Emin E., bir baba, oğlunun askeri okulda okumasından hep gurur duymuş. Ta ki 15 Temmuz’a kadar. Oğlunun sonraki halini ‘sudan çıkmış balık gibi’ diye tarif ediyor ve şöyle devam ediyor:
“Şoktaydı, hayata dair planları bir anda yok oldu. Kısıtlı imkânlarla okuduğu için aldığı eğitim bursunu nasıl ödeyeceğini düşünüyordu. İş başvurusu yaptığı yerlerde savcılık evrakı temiz olmasına rağmen, diplomadaki “669 sayılı KHK kararı ile verilmiştir” ibaresinden dolayı işe kabul edilmedi. Bir baba olarak oğlumu ezmemek için harçlığını, o uyurken cebine koydum.
Uyuyamaya, strese bağlı mide rahatsızlıkları yaşamaya başladım, doktor tavsiyesiyle antidepresanlar kullanmak zorunda kaldım, annesi hipertansiyona yakalandı, lise öğrencisi olan kız kardeşi kendisini ve eğitimini unutup abisinin, intihar girişiminde bulunması endişesi ile örgün eğitimi bırakıp, abisine destek olmak için geleceğini harcadı. Her şeyimizi oğlumuzun hayata tekrar adapte etmek adına harcadığımız için şu anda hakkımda beş ayrı icra takibi var.”
Makbule D., ise bir anne. Bir askeri okul öğrencisi annesi olarak yaşadıkları acıyı tarif etmenin imkânsız olduğuna inanıyor ve karşılaştıkları haksızlıklar nedeniyle adalete ve devlete inançlarının kalmadığını söylüyor:
“Çocuğumuzun psikolojisi bozuldu, bizler anne babalar olarak çaresiz durumlara düşürüldük. Mezuniyetine 20 gün kala hain girişim sonucu çocuklarımızı hiçbir soruşturma geçirmeden öylece hain ilan edildiler. Üstelik bu vatana yıllarca hizmet etmiş askerin çocuğu benim oğlum. Bilinçli olduğumuz için oğlumuzu hiçbir yapının içine sokmadık. Üniversite puanıyla ve hiçbir torpil olmadan hakkıyla okuduğu okuldan itibarsızlaştırılarak öylece kapının önüne konuldu.

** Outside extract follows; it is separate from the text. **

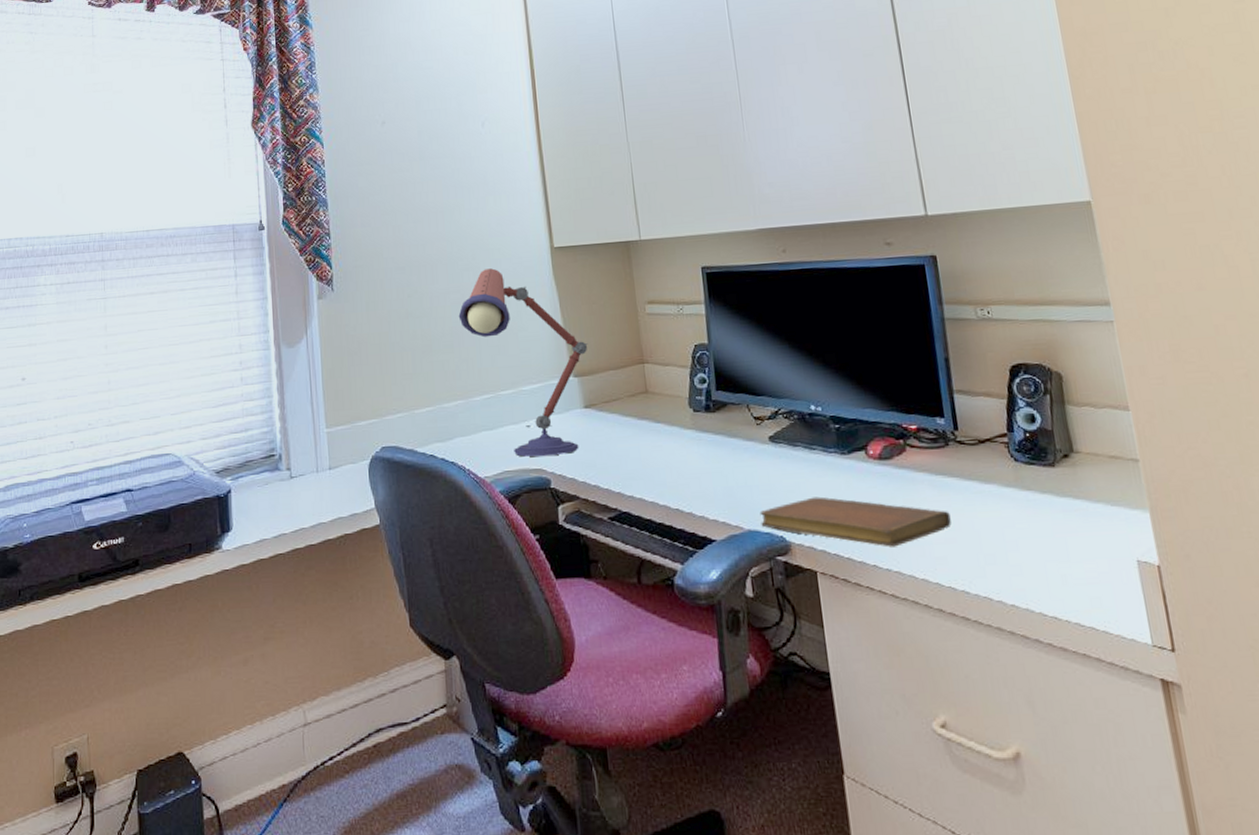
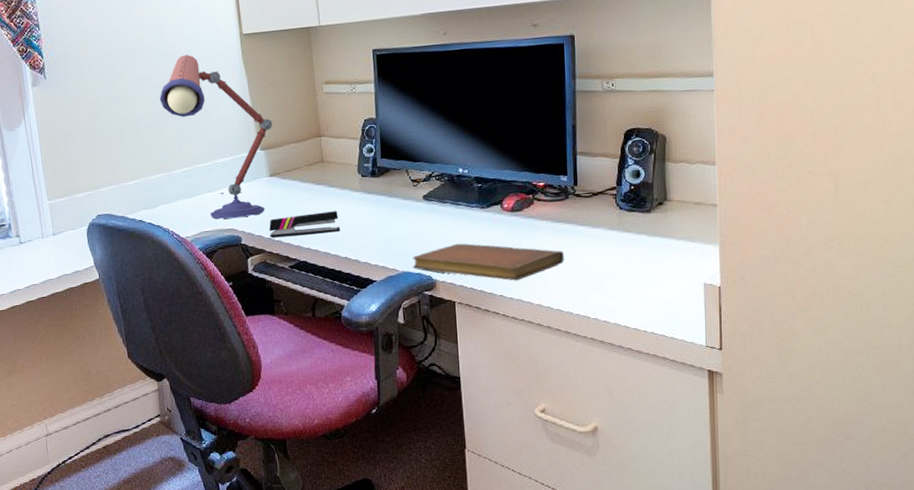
stapler: none [584,451,670,481] -> present [269,211,340,237]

Darbe günü oğlum evdeydi. Hiçbir olaya karışmadı. Elbette o gün okulda olsaydı verilen emirlere o da uymak zorunda kalacaktı. Bu olayda tek yüreğimi ferahlatan bu. Babası da Şırnak’taki görevinden döneli iki gün olmuştu. Babası da o gün evdeydi. Darbeyi televizyondan öğrendik. Haklarımızı asla helal etmedik, etmeyeceğiz. Ben henüz doğmamış olan ilk çocuğumu Siirt’te görev yaparken bir çatışmada karnımda kaybettim. Biz bu ülkeye bedel verdik. Vatan millet bayrak aşkıyla yaşadık ömrümüz boyunca. Ama şimdi hiçbir şeye ne güvenimiz ne inancımız kaldı.”